77. Pericles And Aspasia | By | Walter Savage Landor, Esq. | In Two Volumes. | Vol. I. | London | Saunders and Otley, Conduit Street. | 1836.
These volumes were issued in three or more styles of binding: paper-covered boards, straight-grain dull green cloth, and half roan with brown glazed paper boards all with paper labels. The publishers' advertisements, two leaves at the end of Vol. II, are the same with each style of binding.
This work was written by Landor during his residence at Fiesole, but it was published after his return to England. His own choleric temperament and irascible manner unfitted him for personal dealings with publishers, as he had found from past experiences, and so the arrangements for this publication were intrusted to his friend Mr. G. P. R. James, the novelist, who sold the manuscript to Saunders and Otley for £100.
The following unpublished letter of Landor's, belonging to a member of the Grolier Club, is interesting as referring to this transaction.
"My dear Sir:
"When I offered my Pericles to MM. Saunders & Otley I did not suppose there was more than enough for one volume, the size of the Examination of Shakspeare. They told you it would form two volumes of that size. Knowing that I had material for thirty pages more, I said that if they would make the first vol: 300 pp. I would take care that the second should not fall short of it more than a dozen pages. Now I have sent them not thirty but a hundred—and they tell me to-day that there is not remaining, for the second volume, more than 175 pp. I have, you perceive, already sent above one third more than what I calculated the whole at, when you had the kindness to make the agreement for me.
"In reply to their letter I have said that, if they will give me fifty pounds more, I will send one hundred more pages, 50 within three weeks, 50 more in the three following; and if this does not appear equitable to them I leave it entirely to you. I shall then have given them 200 pp. for fifty pounds, when I offered them only 285 for a hundred. It will be my business to take care that the remainder shall fall as little short as possible of the preceding. I have furthermore stipulated for twenty copies. Many of these will take nothing from the profits, as more than a dozen will be given to people who certainly would not have bought them, and who are not likely to lend them.
"A friend has offered me some pheasants, which I have desired to be sent to you. I hope they will please the young lion with their plumage. The first of Feb. I set out for Clifton: an old favorite of mine for winter and spring. I have requested MM Saunders to favour me with two (I should be glad of three) copies of the first volume as my friend Ablett's birthday is on the 31 of this month, and mine on the 30, and I have three friends to whom it would delight me to give them before I leave Wales. With best compliments to Mrs. James, believe me ever,
"Yrs very sincerely
"W. S. Landor
"Llambedr, Jan. 18 [1836]
"I have seen the last sheet of Vol. I, but not the short Preface sent from London.
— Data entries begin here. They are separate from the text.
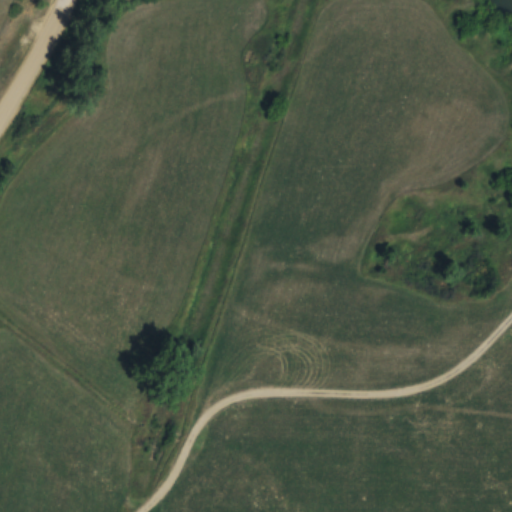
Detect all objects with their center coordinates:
road: (31, 57)
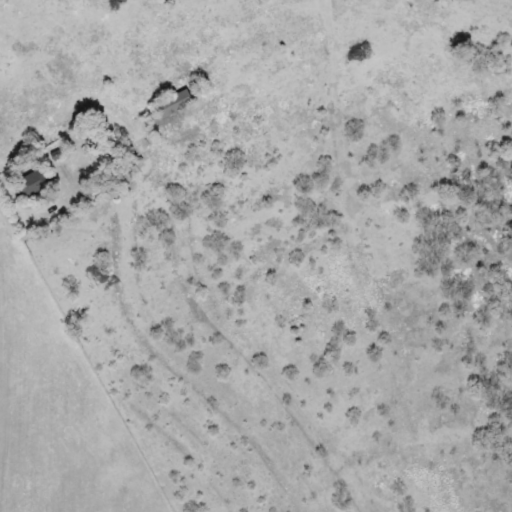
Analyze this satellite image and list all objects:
building: (173, 103)
building: (34, 181)
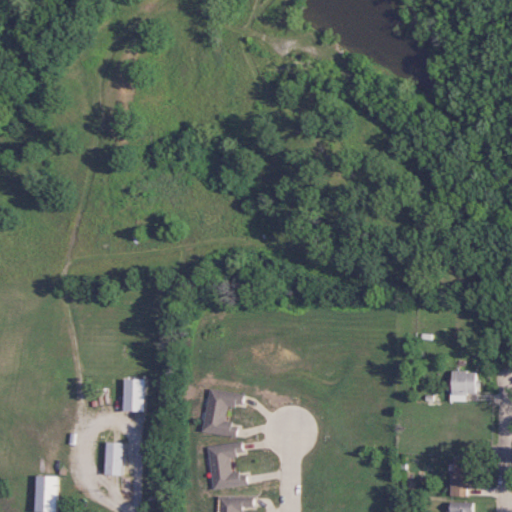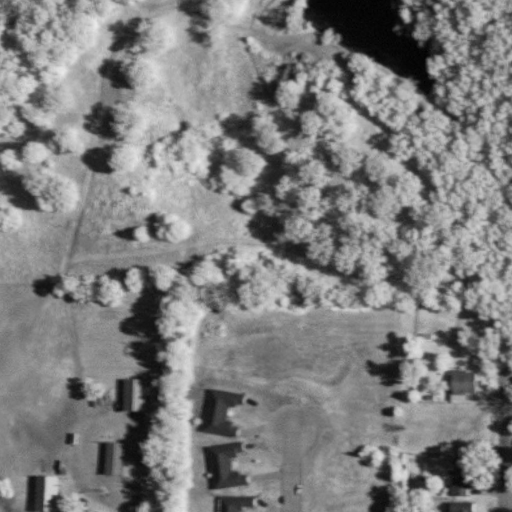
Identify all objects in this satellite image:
building: (467, 384)
building: (135, 393)
building: (224, 411)
road: (98, 425)
road: (508, 440)
building: (116, 457)
building: (229, 465)
road: (288, 471)
building: (466, 475)
building: (51, 492)
building: (237, 502)
building: (463, 506)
"How can you complain of your English. There is hardly a fault to be found in the 3 volumes. I have read them a second time.
G. P. R. James, Esq.
"1 Lloyds Buildings
"Blackheath
"London"
The work appeared during the early part of 1836, and though it was received with much praise by his friends, and had many favorable reviews, the sale dragged. In October of the same year, Landor, in one of his letters to Forster, refers to an unfavorable review which appeared in Blackwood: "... I am not informed how long this Scotchman has been at work about me, but my publisher has advised me, that he loses £150. by my Pericles. So that it is probable the Edinburgh Areopagites have condemned me to a fine in my absence; for I never can allow any man to be a loser by me, and am trying to economise to the amount of this indemnity to Saunders and Otley ..." The money was in fact paid back, and yet, curiously enough, as Forster relates, Landor not only forgot, three years later, that he had received a payment for the copyright, but even that he himself had sent back the money, and was making further remittances to satisfy the supposed loss. This was stopped by a statement from Mr. Saunders, to which Landor refers in a letter to Forster: "Never, in the course of my life, was I so surprised as at the verification of my account with Saunders; for such it is. Certain I am that no part of the money was ever spent by me, nor can I possibly bring to mind either the receiving or the returning of it ..."
The first American edition of Pericles and Aspasia, in two volumes, was published by Carey, Philadelphia, 1839, the second English edition in 1849, and there have been frequent editions since, both in England and in America.
Duodecimo.
Collation: Two Volumes. Volume I: viii, 299 pp. Volume II: viii, 343 pp.